So here's what's happening:

The HTTP Transport would normally retry those requests, but because they're POST requests they're not idempotent and Go conservatively assumes it might be unsafe to retry them. In fact, Go would've retried them had the server's EOF happened earlier before any bytes were written, but Go manages to write a few bytes to the server first, so Go has to assume the server acted on them.

We currently have no way to mark an *http.Request as safe to retry when it's not a GET/HEAD/OPTIONS/TRACE. I suppose we can repurpose that bug for this.

The other root cause of this bug is that CouchDB is lying and saying it'll keep the connection open but then closing it immediately, which is making Go pick a connection which is just going to hang up. Again, that's okay for GET requests (Go will retry), but not for POSTs. It's also okay when there's not a lot of traffic happening quickly, because Go will see the hangup and remove that connection from the idle pool.

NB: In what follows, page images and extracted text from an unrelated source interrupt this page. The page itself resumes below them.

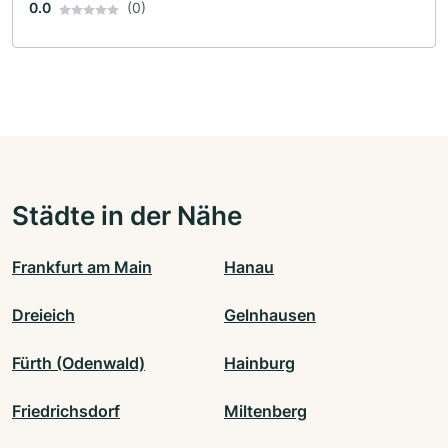
0.0
(0)
Städte in der Nähe
Frankfurt am Main
Hanau
Dreieich
Gelnhausen
Fürth (Odenwald)
Hainburg
Friedrichsdorf
Miltenberg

Perhaps Go could also keep stats per-hostname of which servers are lying about connection keep-alives.

In any case, the error message returned here is valid and intentional. I'll send a change to update the comments on that internal error message, and we'll keep this bug open to do more in future Go releases.

gopherbot commented 6 years ago

Change https://golang.org/cl/86375 mentions this issue: net/http: document internal error errServerClosedIdle more

iand commented 5 years ago

There seems to be a growing support for idempotency-key headers to indicate that a POST should be idempotent. Stripe, GoCardless, Worldpay and Paypal support idempotency-key and Openbanking supports x-idempotency-key. As far as I can tell there is no current effort to specify via IETF but there does seem to be convergence among financial APIs.

Go could look for this header and infer that the request is intended to be idempotent.

ncw commented 5 years ago

An rclone user has been reporting this on POST-ing to the dropbox API.

I've put a work-around in for the moment.

Since errServerClosedIdle is no longer private could it be exposed? It would mean I could kill this, most hideous piece of code in the world...

// retriableErrorStrings is a list of phrases which when we find it
// in an an error, we know it is a networking error which should be
// retried.
// This is incredibly ugly - if only errors.Cause worked for all
// errors and all errors were exported from the stdlib.
var retriableErrorStrings = []string{
    "use of closed network connection", // internal/poll/fd.go
    "unexpected EOF reading trailer",   // net/http/transfer.go
    "transport connection broken",      // net/http/transport.go
    "http: ContentLength=",             // net/http/transfer.go
    "server closed idle connection",    // net/http/transport.go
bradfitz commented 5 years ago

@iand, nice! Thank you for all those links. That's the first I've heard of that and it's great to see. I've always wanted to see a header like that so I'm pleased that it both exists and is pretty widely used.

I say we make Go respect both idempotency-key and x-idempotency-key. If Go sees either, it can mark the request as retry-able.

gopherbot commented 5 years ago

Change https://golang.org/cl/147457 mentions this issue: net/http: make Transport respect {X-,}Idempotency-Key header

gopherbot commented 4 years ago

Change https://golang.org/cl/191779 mentions this issue: net/http: document additional uses of Requesty.GetBody()